El desierto de los tártaros, de Valerio Zurlini (1976)
Tarde o temprano, a Valerio Zurlini se le reconocerá su talento a la hora de tomar algunas de las mejores novelas italianas de la primera mitad del Siglo XX y trasladarlas al cine. El desierto de los tártaros, de Dino Buzzati, es tal vez la gran obra sobre la postergación de la esperanza, sobre la gloria de la aventura que termina engullida por el tiempo.

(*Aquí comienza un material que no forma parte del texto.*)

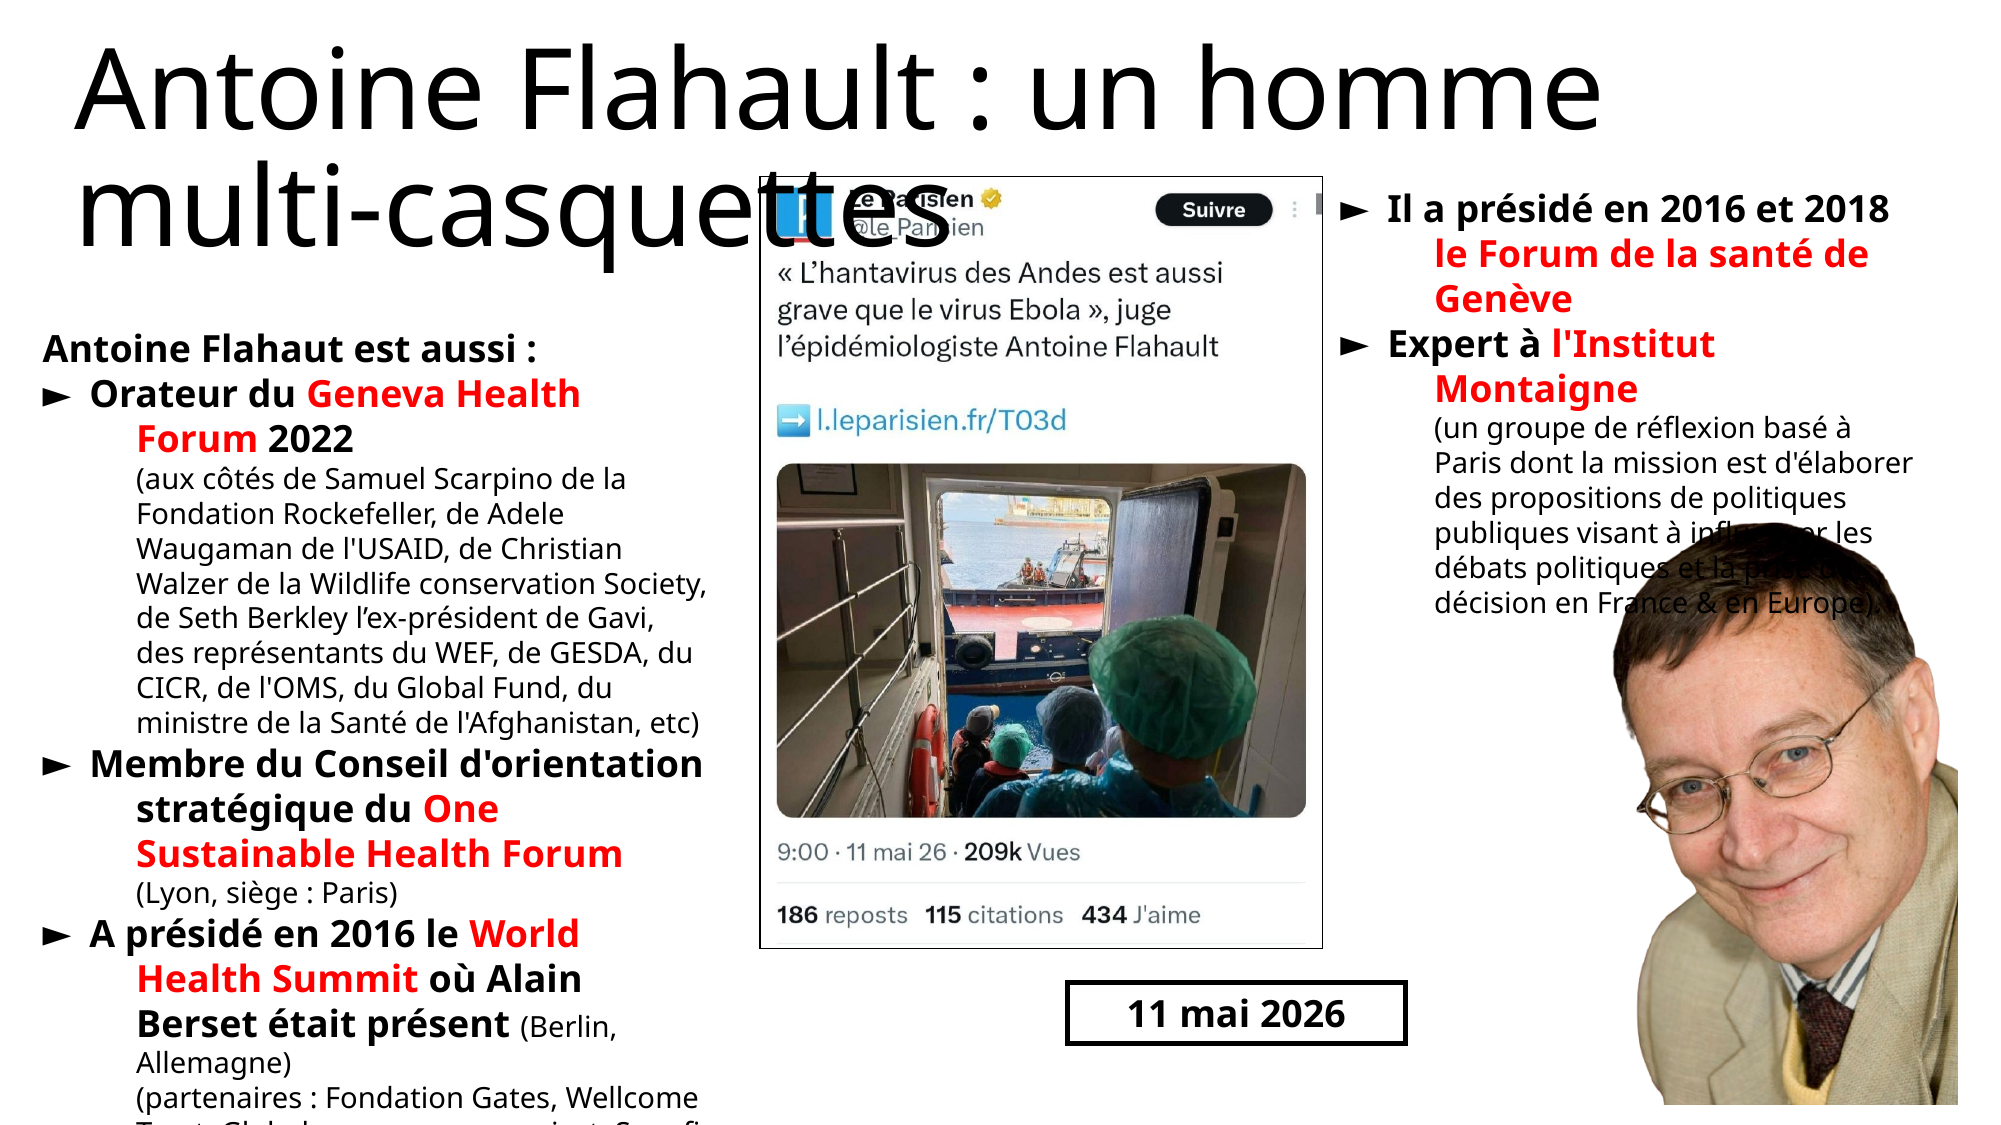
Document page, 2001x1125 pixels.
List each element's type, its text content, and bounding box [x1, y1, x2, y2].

text_box Antoine Flahault : un homme multi-casquettes [59, 28, 1941, 280]
picture [760, 280, 1322, 948]
text_box Antoine Flahaut est aussi : Orateur du Geneva Health Forum 2022 (aux côtés de Samuel Scarpino de la Fondation Rockefeller, de Adele Waugaman de l'USAID, de Christian Walzer de la Wildlife conservation Society, de Seth Berkley l’ex-président de Gavi, des représentants du WEF, de GESDA, du CICR, de l'OMS, du Global Fund, du ministre de la Santé de l'Afghanistan, etc) Membre du Conseil d'orientation stratégique du One Sustainable Health Forum (Lyon, siège : Paris) A présidé en 2016 le World Health Summit où Alain Berset était présent (Berlin, Allemagne) (partenaires : Fondation Gates, Wellcome Trust, Global gouvernance project, Sanofi, Johnson & Johnson, Pfizer) [27, 317, 725, 1096]
text_box 11 mai 2026 [1067, 982, 1406, 1044]
picture [1593, 508, 1958, 1105]
text_box Il a présidé en 2016 et 2018 le Forum de la santé de Genève Expert à l'Institut Montaigne (un groupe de réflexion basé à Paris dont la mission est d'élaborer des propositions de politiques publiques visant à influencer les débats politiques et la prise de décision en France & en Europe). [1325, 280, 1941, 587]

Protagonizada por un grupo de militares abandonados en una fortaleza en mitad del desierto, Buzzati convocaba las obsesiones de Kafka y el espíritu burlón de Italo Calvino para reflejar el otoño de un héroe atragantado por la angustia del vacío, resignado a desaparecer sin probar el sabor de la aventura. En su película, Zurlini prefirió dotar a sus personajes de un aire más severo, prisioneros de una esperanza que nunca se cumple en ese desierto inabarcable. Marcados por la burocracia interna que no quiere que nadie escape de la fortaleza militar -una paradoja como la de aquel personaje kafkiano que no podía entrar al castillo-, los personajes consumen sus vidas mientras aguardan una señal, débil, de la guerra que está por venir. Si bien la novela de Buzzati abarca más de treinta años de historia, Zurlini elimina pasajes y condensa ese sentimiento de envejecer en el rostro cada vez más ajado del actor Jacques Perrin, el Giovanni Drogo que asume con melancolía la juventud que le ha robado el tiempo. Una tristeza que Zurlini plasma en las imágenes sensuales del desierto surcado de pequeños puntos y luces, tras la promesa borrosa de una aventura que nos obliga a esperar mientras el tiempo pasa.